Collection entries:
☆ ☆ ☆ ☆ ☆ ☆ ☆
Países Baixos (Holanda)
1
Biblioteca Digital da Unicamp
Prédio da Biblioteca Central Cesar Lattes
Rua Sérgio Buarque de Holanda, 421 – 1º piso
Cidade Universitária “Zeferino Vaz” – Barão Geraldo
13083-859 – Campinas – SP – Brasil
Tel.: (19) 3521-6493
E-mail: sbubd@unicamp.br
☆ ☆ ☆ ☆ ☆ ☆ ☆
Task objective: Retype all of the data exactly. Leave nothing out.

Solution to the problem:
Países Baixos (Holanda)
1
Biblioteca Digital da Unicamp
Prédio da Biblioteca Central Cesar Lattes
Rua Sérgio Buarque de Holanda, 421 – 1º piso
Cidade Universitária “Zeferino Vaz” – Barão Geraldo
13083-859 – Campinas – SP – Brasil
Tel.: (19) 3521-6493
E-mail: sbubd@unicamp.br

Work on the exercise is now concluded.